N’oublions pas que le neuf représente un principe de perfection réalisé sur trois plans : physique, mental et spirituel. Le nombre sous-entend que ces trois niveaux ont été harmonisés et maitrisés, chacun dans leur propre triplicité. Neuf est pour cela l’illustration du trois que multiplie le trois, la triple couronne et le nombre du Grand-Œuvre.
Les cartes du Tarot illustrent le nombre neuf par l’Ermite, détenteur de la lumière, de la Sagesse et de la Connaissance. Les neuf Muses sont dépositaires de la somme des connaissances et l’ennéade égyptienne englobe toutes les forces de l’Univers. Le neuf, triple ternaire, impair donc mâle et actif, est aussi un symbole de fécondité, qui annonce la fin d’un cycle et le commencement d’un nouveau.

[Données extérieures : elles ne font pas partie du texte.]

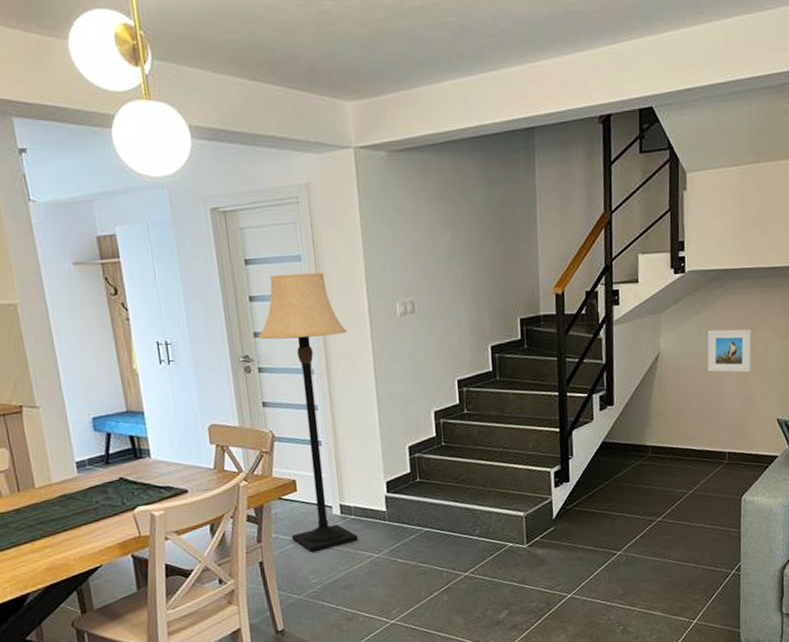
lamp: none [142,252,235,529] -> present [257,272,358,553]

Une légende se trouve rattachée à la chapelle, celle de la Raphagnaude, un dragon sans ailes ressemblant à une écrevisse crachant des flammes ayant élu domicile sur son emplacement il y a très longtemps, bien avant la construction de la forteresse de Mornas. De couleur noire, cette bête maléfique découpait avec ses pinces quiconque venait troubler son repos et emmenait ses victimes dans la grotte où elle avait élu domicile afin de les dévorer. Sa tête était pourvue d’une immense bouche pourvue de dents acérées.
Heureusement, elle se déplaçait lentement sur sa dizaine de petites pattes, faisant trainer par terre sa carapace, ce qui provoquait des sons effrayants. Elle n’était dangereuse que pour ceux qui s’aventuraient trop près de son antre. Ce fut le cas d’un jeune homme qui, voulant aller chasser sur la montagne, ne revint pas. Sa fiancée, décidée à aller le rejoindre dans la mort, s’approcha à son tour le la bête. Voyant une si belle jeune fille s’approchant d’elle sans crainte et pleine d’espoir, la Raphagnaude prit peur et recula dans sa grotte où elle tomba dans un puits très profond en hurlant. Personne ne la revit jamais.

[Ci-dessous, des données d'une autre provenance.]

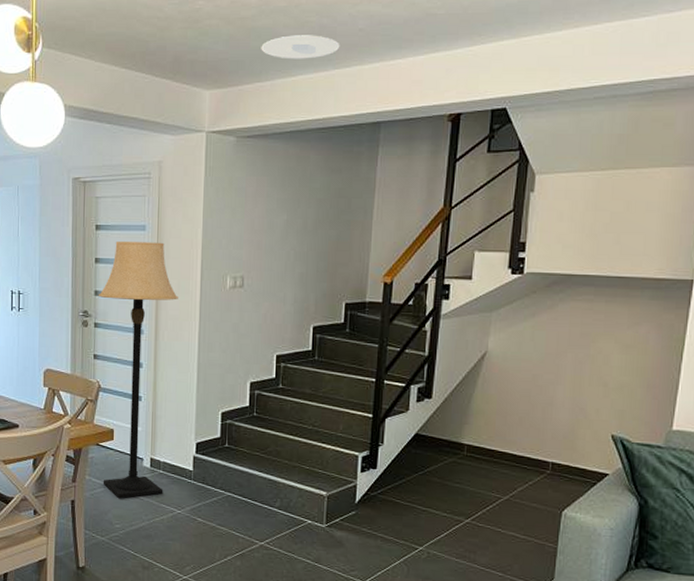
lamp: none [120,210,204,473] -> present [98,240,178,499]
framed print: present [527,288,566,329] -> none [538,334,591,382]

Quand on sait que les dragons (le village au nord de Mornas s’appelle Mondragon, mons draconis) sont souvent dans les contes la représentation des courants telluriques, pas étonnant d’en voir apparaitre un ici, qui ressemble d’ailleurs dans sa rescription fortement à la Tarasque, représentation d’un ancien dieu gaulois vaincu par le christianisme personnifié par sainte Marthe. Les forces telluriques doivent s’équilibrer avec les forces cosmiques. Le dragon, à Mornas la Raphagnaude, incarne les forces de la Terre, perturbatrices.
La jeune fille fait office de porte-parole des puissances du ciel. Les deux amènent l’harmonie. Le dragon de Mornas pourrait-il aussi ressembler à la figure appelée Le lion de Mornas, monstre androphage sculpté dans la pierre comme nous l’avons vu dans l’historique ?
L’écrevisse, dans l’art roman, est représentée d’une façon singulière. Elle pourrait, effectivement, ressembler aussi à notre Raphagnaude.
Cette écrevisse était la représentation du signe du Cancer et on la retrouve dans la lame XVIII du Tarot, la Lune, précurseur de la lame XIX, le Soleil.
Pour une symbolique plus poussée, je vous renvoie à l’article sur les sauroctones (littéralement tueurs de lézards). La maitrise du dragon est la première étape dans le cheminement initiatique, suivie par celle du céphalophore (celui qui porte sa tête coupée). Pour aller plus loin, nous serions amenés à faire un parallèle avec Jonas avalé par la baleine, mais c’est une autre histoire.
Parmi les principaux personnages maitrisant le dragon, nous trouvons l’humain saint Georges, patron de la chapelle castrale de Mornas, et saint Michel, parèdre des vierges noires. Les deux se trouvent la plupart du temps sur les hauteurs, la Vierge se tenant en bas, dans l’obscurité de la grotte. Je ne serais pas étonnée qu’il y ait eu à Mornas le culte d’une Vierge noire oubliée.